O papa Francisco havia nomeado o cardeal italiano Matteo Zuppi como enviado especial para facilitar o retorno das crianças deportadas e buscar “caminhos de paz”. Após visitas a Kiev, Moscou, Washington e Pequim, os esforços parecem ter perdido força — ao menos publicamente.

O governo russo foi amplamente condenado por deportações ilegais de famílias ucranianas, incluindo crianças, após a ordem de Vladimir Putin para a invasão em larga escala da Ucrânia, em 24 de fevereiro de 2022.

O Vaticano não divulgou detalhes sobre como está atuando para repatriar as crianças, mas o papa reafirmou seu apoio a Kiev e classificou a guerra como “sem sentido”.
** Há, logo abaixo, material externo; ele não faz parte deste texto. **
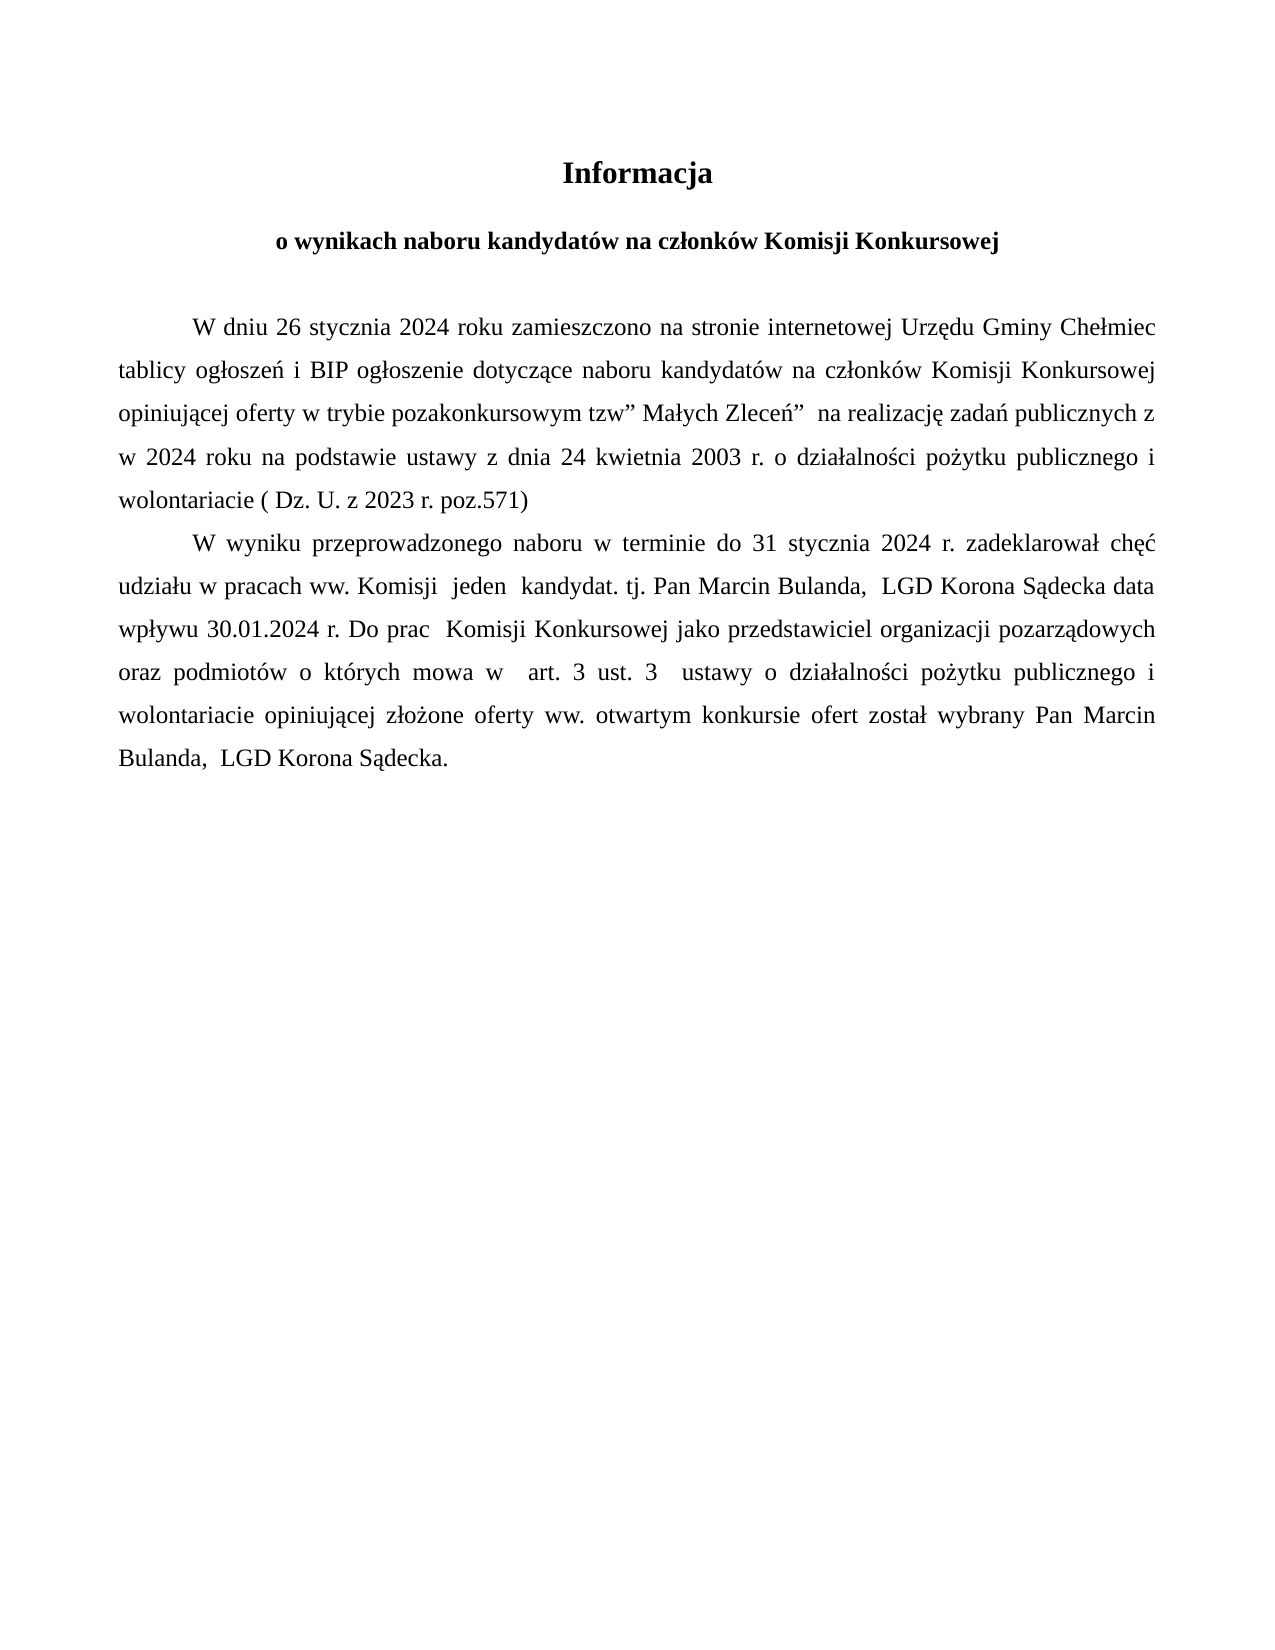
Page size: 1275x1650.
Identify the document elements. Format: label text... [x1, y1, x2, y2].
Zelensky também reiterou o convite para que Leão XIV visite Kiev, algo que já havia feito em seu primeiro telefonema ao pontífice, ao parabenizá-lo por sua eleição.

Desde o início de seu pontificado, Leão XIV tem demonstrado uma postura distinta da de Francisco em relação à guerra. Enquanto o papa argentino chegou a atribuir o conflito, em parte, aos “latidos da Otan” contra a Rússia e sugeriu que os ucranianos hasteassem a “bandeira branca”, Leão insiste em oferecer o Vaticano como local neutro para negociações. Por esta razão, ele evita visitar Kiev enquanto a tentativa de mediação está em curso.